Instructions for the task: Copy every line of the rows below word for word, leaving out the pictures.

Source material:
= = = = = = =
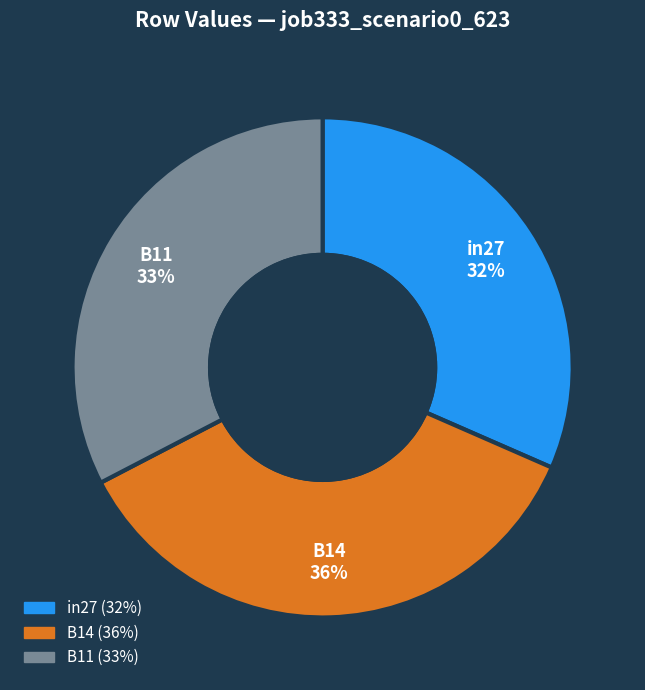

How many slices are in this pie chart?

3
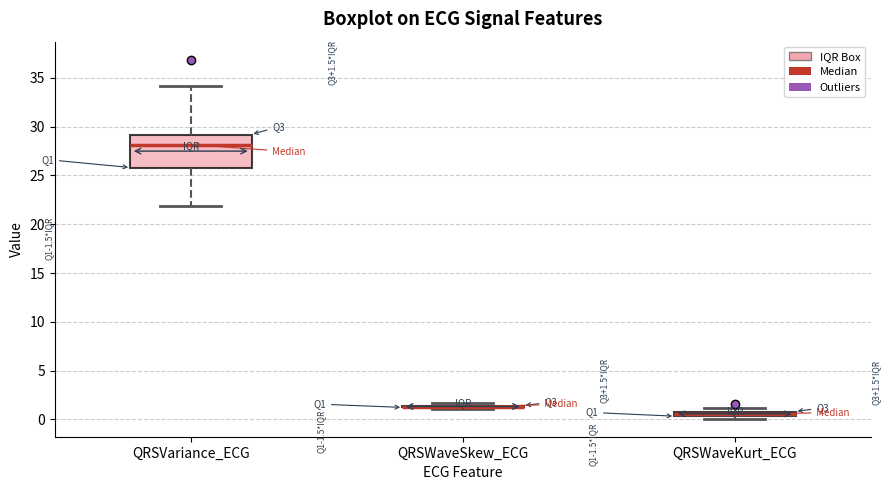

Comparing the boxes themselves (not the whiskers), which one is the tallest?

QRSVariance_ECG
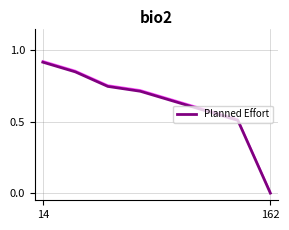

Is this an area chart (filled region under the line)?

No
= = = = = = =
Response to this exercise:
How many slices are in this pie chart?

3

Comparing the boxes themselves (not the whiskers), which one is the tallest?

QRSVariance_ECG

Is this an area chart (filled region under the line)?

No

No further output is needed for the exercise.